Before that, Adam, who received his juris doctorate from New York University School of Law, was a lawyer with Paul, Weiss, Rifkind, Wharton & Garrison and with Corbin Silverman & Sanseverino, both New York firms, and was a law clerk to Judge Loretta A. Preska of the U.S. District Court for the Southern District of New York.
In other law firm news this week:
- Gabriel Ramsey is joining Crowell & Moring LLP as partner in the firm’s Litigation and Privacy & Cybersecurity Practice groups in San Francisco. Ramsey, a California trial lawyer, has 17 years of experience handling complex technology litigation, with a focus on intellectual property and cybersecurity. He advises clients on investigations and litigation concerning cybercrime, as well as enforcement matters involving patents, trade secrets, fraud, and other commercial disputes.
- R. Stephen Stigall, the former attorney in charge of U.S. Attorney’s Office in Camden, N.J., is joining Ballard Spahr as a partner in the firm’s New Jersey and Philadelphia offices. During 16 years as an assistant U.S. attorney, Stigall led multiagency government investigations and prosecuted white-collar cases involving securities, banking, health care, and mortgage fraud as well as corporate embezzlement, bribery, and export violations.
- David W. Smith is joining the corporate trust group of Pryor Cashman LLP in New York. He previously worked in the corporate trust department of the Bank of New York Mellon and, in his new position, will work on bank and other client deals involving domestic and international financings, public and private debt financings, and securitizations.

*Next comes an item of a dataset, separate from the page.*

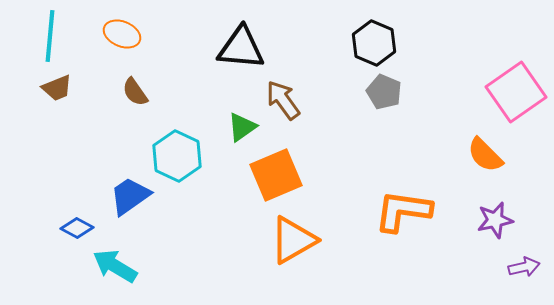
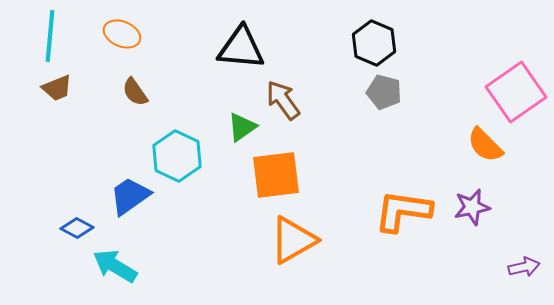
gray pentagon: rotated 8 degrees counterclockwise
orange semicircle: moved 10 px up
orange square: rotated 16 degrees clockwise
purple star: moved 23 px left, 13 px up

- Lori A. Mills is joining Duane Morris LLP’s Cherry Hill, N.J., office as a partner in the firm’s Energy, Environment and Resources Practice Group. Formerly a partner at Drinker Biddle & Reath LLP, Mills handles complex, multiparty environmental litigation and also advises clients with respect to the environmental implications of real estate and corporate transactions. She has extensive experience in environmental compliance and enforcement actions.
- Hugh J. Marbury, an experienced intellectual property litigator, is joining Cozen O’Connor in its intellectual property department. A former partner at DLA Piper, Marbury will serve as a lead trial lawyer overseeing intellectual property and commercial litigation matters in Cozen O’Connor’s Washington office, which helps its clients acquire, manage, and protect intellectual property.
- Two health-care lawyers, Susan Feigin Harris and Donna S. Clark, are joining the Houston office of Morgan Lewis. The lawyers have represented hospitals, health systems, and other medical providers in an array of regulatory, transactional, litigation, and government investigations matters. Additional partners, of counsel attorneys, associates and others are expected to join Harris and Clark later this month.
- Xiaoyan Zhang is joining Reed Smith’s global Information Technology, Privacy and Data Security group in San Francisco as counsel. She was formerly in the Hong Kong and Shanghai offices of Mayer Brown JSM, where she led the firm’s China intellectual property and technology, media, and telecommunications practice.